◆ 待办事项 ◆
**A.** 请逐字照录集群分配解释API说明中的一段:从含有“GET _cluster/allocation/explain”的词句开始,到“未分配的主分片, 下面的请求获取未分配主分片的分配解释。”结束。
**B.** 集群分配解释API说明的下文是什么?请从其最后一句之后接着续写。

◆ 文档摘录 ◆
=-=-=-=-=

GET _cluster/allocation/explain
POST _cluster/allocation/explain
集群分配解释API的目的是为集群中的分片分配提供解释。
当试图诊断为什么碎片未分配或为什么碎片继续保留在当前节点上时,这个API非常有用。
未分配的主分片, 下面的请求获取未分配主分片的分配解释。
# 创建索引 my-index-000002, 并让其分配到 "name" : "nonexistent_node" 的节点上
root@ubuntu-x64_02:/opt# curl -X PUT "http://192.168.88.12:9201/my-index-000002/?pretty" -H 'Content-Type: application/json' -d'
> {
> "settings" : {
> "index" : {
> "routing" : {
> "allocation" : {
> "include" : {
> "name" : "nonexistent_node"
> }
> }
> },
> "number_of_shards" : "1",
> "number_of_replicas" : "1"
> }
> }
> }
> '
{
"acknowledged" : true,
"shards_acknowledged" : false,
"index" : "my-index-000002"
}
查看解释索引 my-index-000002 未分配主分片的原因: 无法分配,因为任何节点都不允许分配
root@ubuntu-x64_02:/opt# curl -X GET "http://192.168.88.12:9201/_cluster/allocation/explain?pretty" -H 'Content-Type: application/json' -d'
> {
> "index": "my-index-000002",
> "shard": 0,
> "primary": true
> }
> '
{
"index" : "my-index-000002",
"shard" : 0,
"primary" : true,
"current_state" : "unassigned", # <------ 分片的当前状态。
"unassigned_info" : {
"reason" : "INDEX_CREATED", # <------------ 分片最初变得未分配的原因。
"at" : "2023-12-26T05:54:44.326Z",
"last_allocation_status" : "no"

=-=-=-=-=

◆ 给定材料 ◆

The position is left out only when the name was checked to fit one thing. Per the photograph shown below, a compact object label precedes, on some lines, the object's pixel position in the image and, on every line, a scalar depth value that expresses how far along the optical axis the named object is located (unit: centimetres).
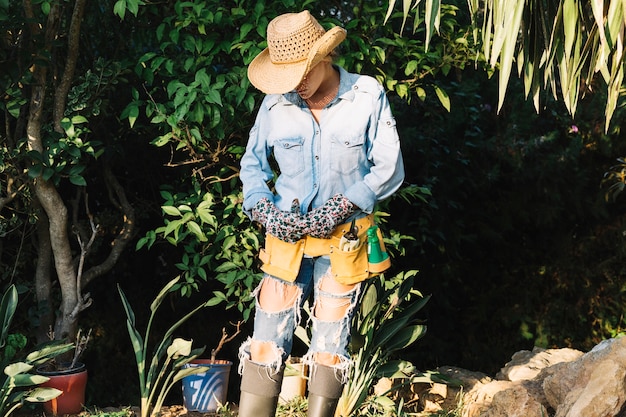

=-=-=-=-=

◆ 参考答案 ◆
**A.**
GET _cluster/allocation/explain
POST _cluster/allocation/explain
集群分配解释API的目的是为集群中的分片分配提供解释。
当试图诊断为什么碎片未分配或为什么碎片继续保留在当前节点上时,这个API非常有用。
未分配的主分片, 下面的请求获取未分配主分片的分配解释。

**B.**
},
"can_allocate" : "no", # <---------------- 是否分配分片
"allocate_explanation" : "cannot allocate because allocation is not permitted to any of the nodes",
"node_allocation_decisions" : [
{
"node_id" : "QPS7tRDBRnCbpv0Dfx_0Lg",
"node_name" : "node-3",
"transport_address" : "192.168.88.12:9303",
"node_attributes" : {
"ml.machine_memory" : "6248390656",
"ml.max_open_jobs" : "512",
"xpack.installed" : "true",
"ml.max_jvm_size" : "1073741824",
"transform.node" : "true"
},
"node_decision" : "no", # <------------ 是否将分片分配给特定节点。
"weight_ranking" : 1,
"deciders" : [
{
"decider" : "filter", # <------------ 导致no节点决策的决策者。
"decision" : "NO",
# 解释决策者返回决策的原因no,并提供有用的提示,指出导致决策的设置。
"explanation" : "node does not match index setting [index.routing.allocation.include] filters [name:\"nonexistent_node\"]"
}
]
},
{
"node_id" : "vPD3eY-FSP6PcX1xY3SEyg",
"node_name" : "node-1",
"transport_address" : "192.168.88.12:9301",
"node_attributes" : {
"ml.machine_memory" : "6248390656",
"ml.max_open_jobs" : "512",
"xpack.installed" : "true",
"ml.max_jvm_size" : "1073741824",
"transform.node" : "true"
},
"node_decision" : "no",
"weight_ranking" : 2,
"deciders" : [
{
"decider" : "filter",
"decision" : "NO",
"explanation" : "node does not match index setting [index.routing.allocation.include] filters [name:\"nonexistent_node\"]"
}
]
},
{
"node_id" : "32zPm9fvTPGxPMvNSsCZrw",
"node_name" : "node-2",
"transport_address" : "192.168.88.12:9302",
"node_attributes" : {
"ml.machine_memory" : "6248390656",
"ml.max_open_jobs" : "512",
"xpack.installed" : "true",
"ml.max_jvm_size" : "1073741824",
"transform.node" : "true"
},
"node_decision" : "no",
"weight_ranking" : 3,
"deciders" : [
{
"decider" : "filter",
"decision" : "NO",
"explanation" : "node does not match index setting [index.routing.allocation.include] filters [name:\"nonexistent_node\"]"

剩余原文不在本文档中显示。